### Work request:
Start at the line with "Centrum voor Jeugd en Gez" in the records below, stop at the line with "s) te analyseren.", and return every line in that span exactly, the two end lines included.

Data under study Start Marker

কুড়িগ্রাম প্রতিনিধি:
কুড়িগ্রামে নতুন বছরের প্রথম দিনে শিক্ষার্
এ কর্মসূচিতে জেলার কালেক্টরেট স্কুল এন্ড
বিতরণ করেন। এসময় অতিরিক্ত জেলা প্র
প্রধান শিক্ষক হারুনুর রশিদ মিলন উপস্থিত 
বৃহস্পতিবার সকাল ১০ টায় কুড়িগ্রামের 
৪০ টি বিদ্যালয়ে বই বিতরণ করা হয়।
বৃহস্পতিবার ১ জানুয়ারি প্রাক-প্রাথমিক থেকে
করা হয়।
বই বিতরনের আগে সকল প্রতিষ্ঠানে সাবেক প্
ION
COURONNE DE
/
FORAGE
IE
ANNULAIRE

Data under study End Marker
Data under study Start Marker

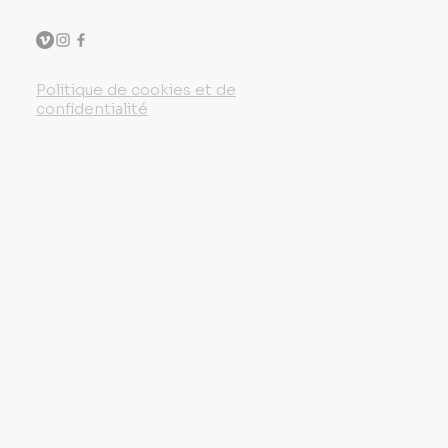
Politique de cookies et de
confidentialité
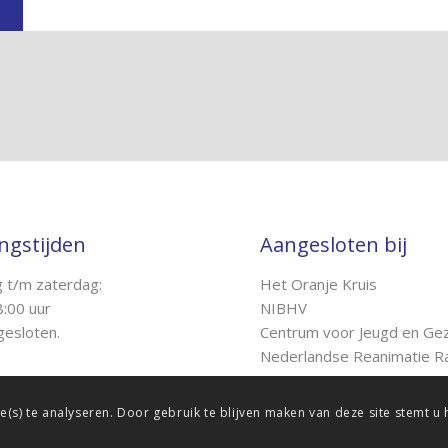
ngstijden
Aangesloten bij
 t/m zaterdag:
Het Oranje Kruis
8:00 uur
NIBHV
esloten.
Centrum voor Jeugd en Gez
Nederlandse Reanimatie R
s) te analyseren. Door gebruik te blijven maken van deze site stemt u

Data under study End Marker

### Output:
Centrum voor Jeugd en Gez
Nederlandse Reanimatie R
s) te analyseren. Door gebruik te blijven maken van deze site stemt u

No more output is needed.